PARCELAMENTO DO SOLO – PEDIDO DE DESMEMBRAMENTO – PARECER DO MINISTÉRIO PÚBLICO NO SENTIDO DE QUE O PARCELAMENTO DO SOLO DEVE OCORRER NA MODALIDADE DE LOTEAMENTO – SISTEMA VIÁRIO PREEXISTENTE – DESMEMBRAMENTO VIÁVEL – DÚVIDA JULGADA IMPROCEDENTE

DECISÃO

Trata-se de suscitação de dúvida apresentada por Priscila Luísa Probst, Oficiala Registradora Interina do Cartório de Registro Civil e Imóveis desta Comarca.

Narra a suscitante, em síntese, que na serventia foi apresentado pelos interessados João Paulo e Maria Nienckotter Paulo pedido de parcelamento do imóvel matriculado sob o n. 5.654, na modalidade desmembramento; que, após cumpridas as formalidades legais e normativas, o procedimento foi remetido ao Ministério Público, que se manifestou pelo indeferimento do procedimento, ao fundamento de que o parcelamento do solo deveria ocorrer na modalidade de loteamento; que, então, notificou os interessados para que, no prazo de 30 dias, adequassem o procedimento à modalidade de loteamento ou, alternativamente, suscitassem dúvida (5430141).

Notificados (5430181), os interessados apresentaram procuração (5446048) e impugnação ao parecer ministerial sustentando, em resumo, que o imóvel a ser desmembrado está situado no lado impar de via pública e atende todos os requisitos de lei para o desmembramento, possuindo a infraestrutura básica exigida; que nenhum imóvel ficará encravado, nem mesmo os dos confrontantes, sendo todos devidamente habitáveis e acessíveis. Postularam, ao final, a procedência da impugnação, com a determinação de parcelamento do imóvel na forma de desmembramento (5446059).

Suscitada a dúvida, o Ministério Público apresentou parecer no qual manifestou oposição ao registro na forma como pretendida, manifestando-se pela manutenção das exigências apresentadas pela Oficiala do Registo de Imóveis da Comarca de Rio do Campo (5472747).

É o relato.

Na hipótese dos autos verifica-se divergência acerca da modalidade de parcelamento do solo admissível, se desmembramento, como pretendem os interessados João Paulo e Maria Nienckotter Paulo, se loteamento, como sustenta o Ministério Público.
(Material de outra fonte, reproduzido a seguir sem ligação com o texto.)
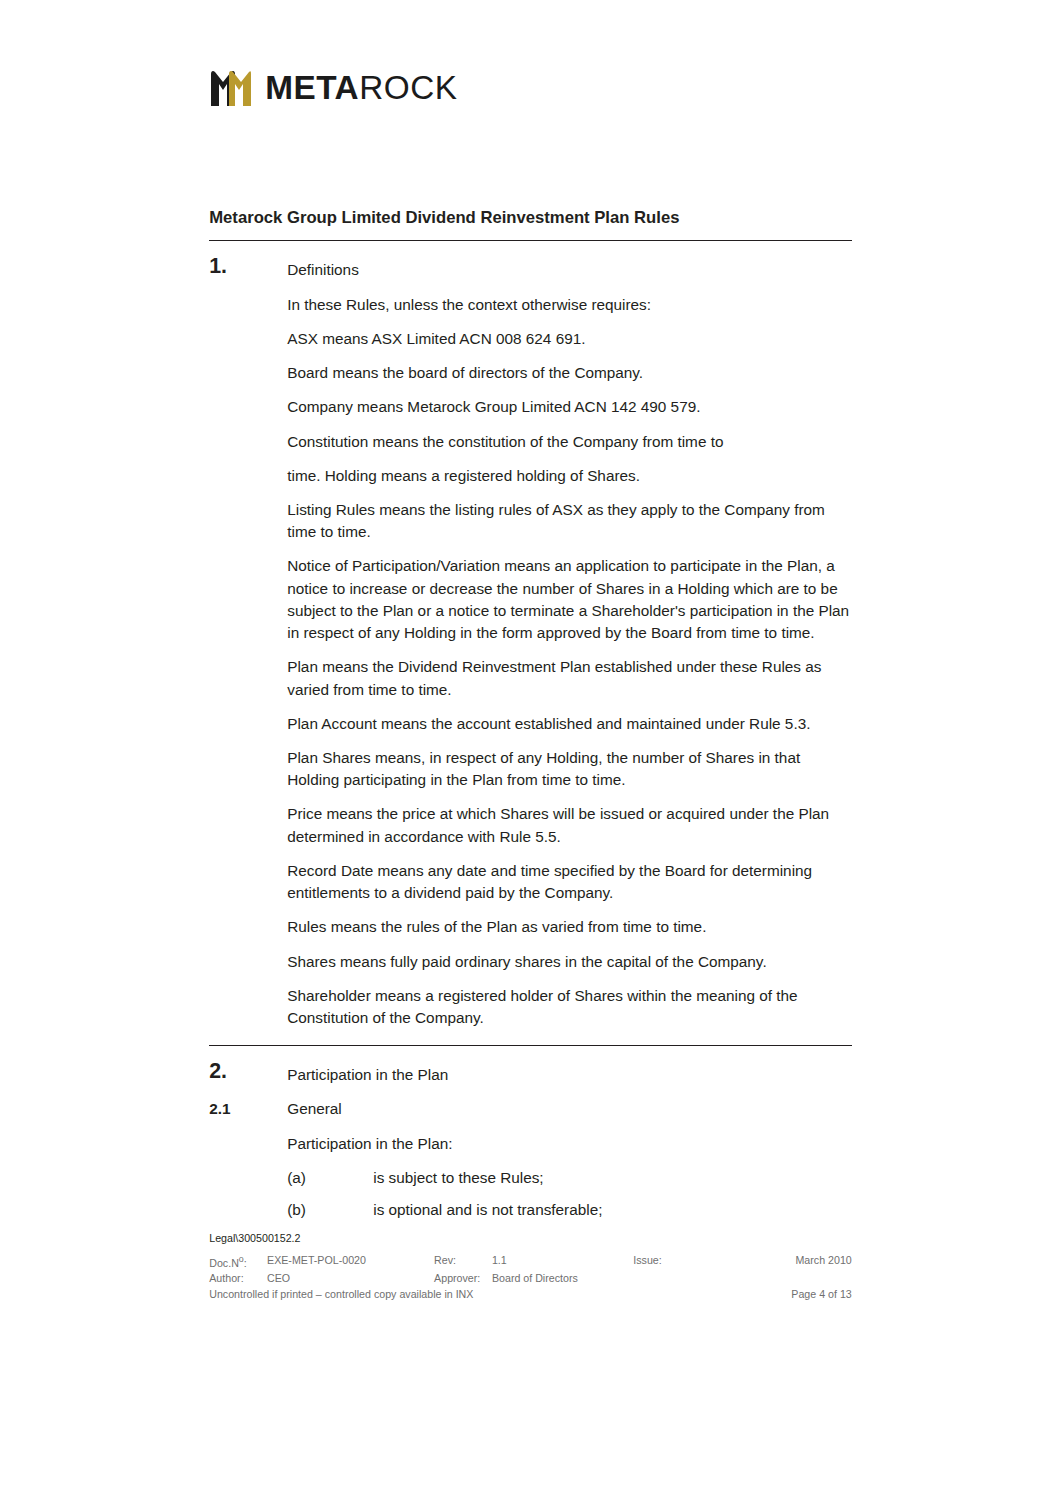META ROCK
Metarock Group Limited Dividend Reinvestment Plan Rules
1.
Definitions
In these Rules, unless the context otherwise requires:
ASX means ASX Limited ACN 008 624 691.
Board means the board of directors of the Company.
Company means Metarock Group Limited ACN 142 490 579.
Constitution means the constitution of the Company from time to
time. Holding means a registered holding of Shares.
Listing Rules means the listing rules of ASX as they apply to the Company from time to time.
Notice of Participation/Variation means an application to participate in the Plan, a notice to increase or decrease the number of Shares in a Holding which are to be subject to the Plan or a notice to terminate a Shareholder's participation in the Plan in respect of any Holding in the form approved by the Board from time to time.
Plan means the Dividend Reinvestment Plan established under these Rules as varied from time to time.
Plan Account means the account established and maintained under Rule 5.3.
Plan Shares means, in respect of any Holding, the number of Shares in that Holding participating in the Plan from time to time.
Price means the price at which Shares will be issued or acquired under the Plan determined in accordance with Rule 5.5.
Record Date means any date and time specified by the Board for determining entitlements to a dividend paid by the Company.
Rules means the rules of the Plan as varied from time to time.
Shares means fully paid ordinary shares in the capital of the Company.
Shareholder means a registered holder of Shares within the meaning of the Constitution of the Company.
2.
Participation in the Plan
2.1
General
Participation in the Plan:
(a)
is subject to these Rules;
(b)
is optional and is not transferable;
Legal\300500152.2
| Doc.N o : | EXE-MET-POL-0020 | Rev: | 1.1 | Issue: | March 2010 |
| Author: | CEO | Approver: | Board of Directors | | |
| Uncontrolled if printed – controlled copy available in INX | Page 4 of 13 |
O parcelamento do solo para fins urbano é regido pela Lei 6.766/1979, que estabelece duas modalidades, quais sejam, loteamento e desmembramento, conceituados nos §§1º e 2º do seu art. 2º:

§ 1o Considera-se loteamento a subdivisão de gleba em lotes destinados a edificação, com abertura de novas vias de circulação, de logradouros públicos ou prolongamento, modificação ou ampliação das vias existentes.
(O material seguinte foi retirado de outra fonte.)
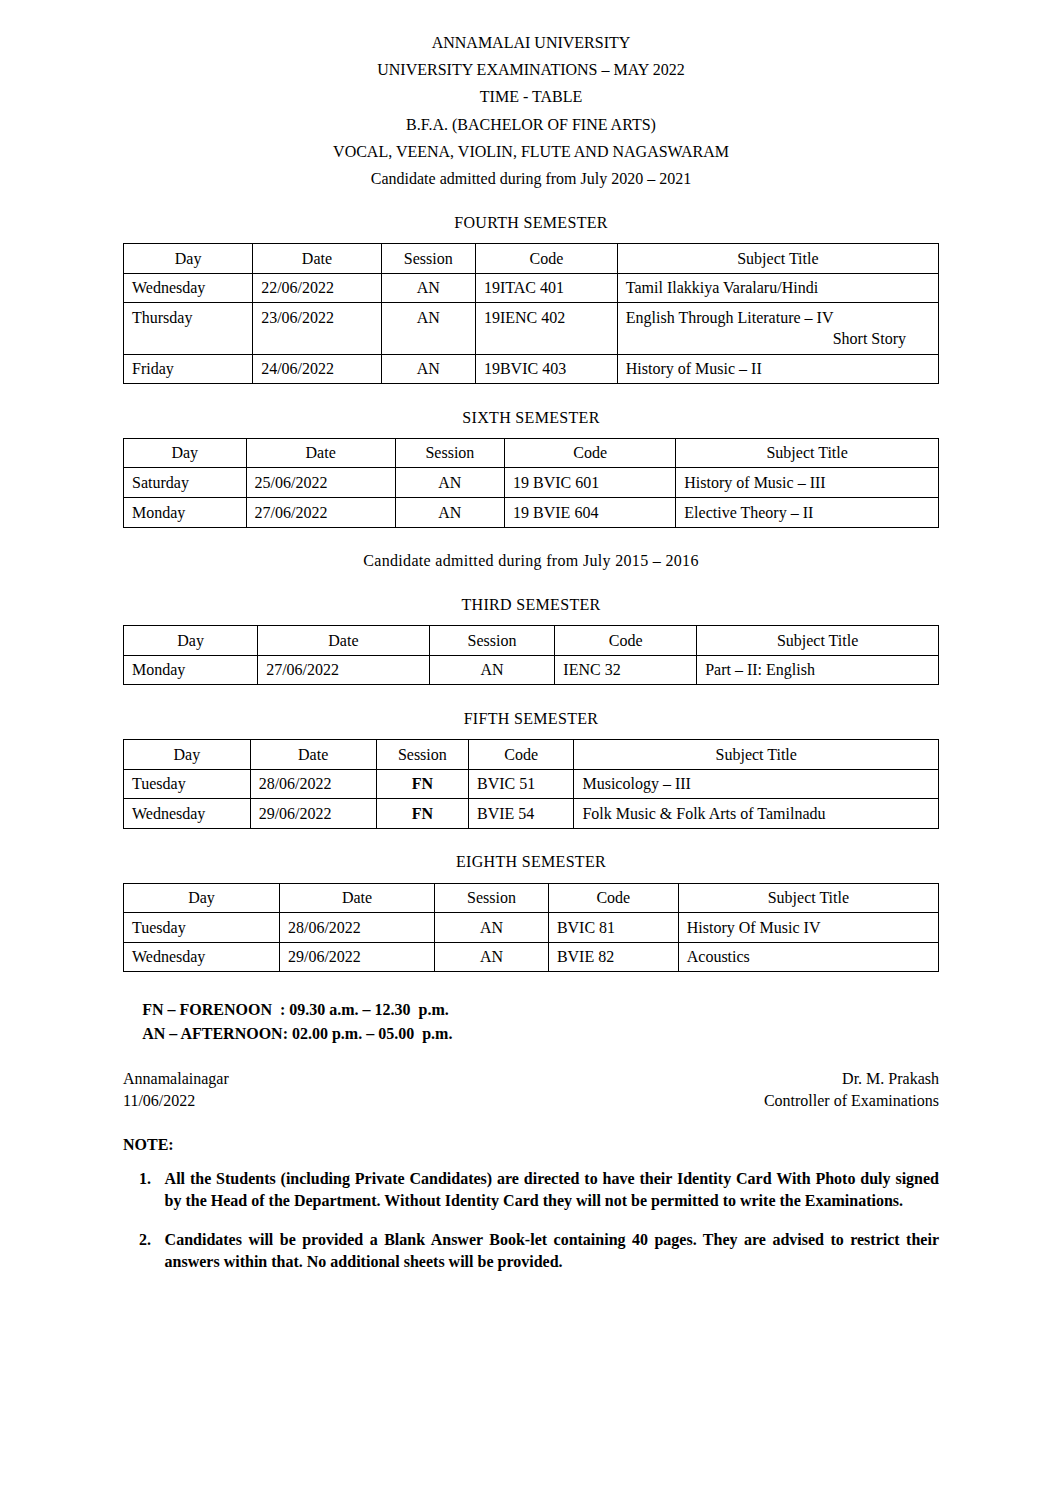ANNAMALAI UNIVERSITY
UNIVERSITY EXAMINATIONS – MAY 2022
TIME - TABLE
B.F.A. (BACHELOR OF FINE ARTS)
VOCAL, VEENA, VIOLIN, FLUTE AND NAGASWARAM
Candidate admitted during from July 2020 – 2021
FOURTH SEMESTER
| Day | Date | Session | Code | Subject Title |
| --- | --- | --- | --- | --- |
| Wednesday | 22/06/2022 | AN | 19ITAC 401 | Tamil Ilakkiya Varalaru/Hindi |
| Thursday | 23/06/2022 | AN | 19IENC 402 | English Through Literature – IV Short Story |
| Friday | 24/06/2022 | AN | 19BVIC 403 | History of Music – II |
SIXTH SEMESTER
| Day | Date | Session | Code | Subject Title |
| --- | --- | --- | --- | --- |
| Saturday | 25/06/2022 | AN | 19 BVIC 601 | History of Music – III |
| Monday | 27/06/2022 | AN | 19 BVIE 604 | Elective Theory – II |
Candidate admitted during from July 2015 – 2016
THIRD SEMESTER
| Day | Date | Session | Code | Subject Title |
| --- | --- | --- | --- | --- |
| Monday | 27/06/2022 | AN | IENC 32 | Part – II: English |
FIFTH SEMESTER
| Day | Date | Session | Code | Subject Title |
| --- | --- | --- | --- | --- |
| Tuesday | 28/06/2022 | FN | BVIC 51 | Musicology – III |
| Wednesday | 29/06/2022 | FN | BVIE 54 | Folk Music & Folk Arts of Tamilnadu |
EIGHTH SEMESTER
| Day | Date | Session | Code | Subject Title |
| --- | --- | --- | --- | --- |
| Tuesday | 28/06/2022 | AN | BVIC 81 | History Of Music IV |
| Wednesday | 29/06/2022 | AN | BVIE 82 | Acoustics |
FN – FORENOON : 09.30 a.m. – 12.30 p.m. AN – AFTERNOON: 02.00 p.m. – 05.00 p.m.
| Annamalainagar | Dr. M. Prakash |
| 11/06/2022 | Controller of Examinations |
NOTE:
All the Students (including Private Candidates) are directed to have their Identity Card With Photo duly signed by the Head of the Department. Without Identity Card they will not be permitted to write the Examinations.
Candidates will be provided a Blank Answer Book-let containing 40 pages. They are advised to restrict their answers within that. No additional sheets will be provided.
§ 2o Considera-se desmembramento a subdivisão de gleba em lotes destinados a edificação, com aproveitamento do sistema viário existente, desde que não implique na abertura de novas vias e logradouros públicos, nem no prolongamento, modificação ou ampliação dos já existentes.

Como se vê, a distinção básica é dada pela Lei tendo como parâmetro a necessidade ou não de abertura, modificação ou ampliação de novas vias de circulação, o que é admitido quanto ao loteamento, mas vedado em se tratando de desmembramento.

Ainda, é relevante para a questão o conceito de lote, assim considerado “o terreno servido de infraestrutura básica cujas dimensões atendam aos índices urbanísticos definidos pelo plano diretor ou lei municipal para a zona em que se situe (art. 2º, § 4º, da Lei 6.766/1979).

A infraestrutura básica, por sua vez, dos parcelamentos, que abrange tanto o loteamento como o desmembramento, é constituída pelos “equipamentos urbanos de escoamento das águas pluviais, iluminação pública, esgotamento sanitário, abastecimento de água potável, energia elétrica e domiciliar e vias de circulação” (art. 2º, § 5º, da Lei 6.766/1979), com exigência mitigada para as zonas habitacionais declaradas por lei como de interesse social – ZHIS (art. 2º, § 6º, da Lei 6.766/1979).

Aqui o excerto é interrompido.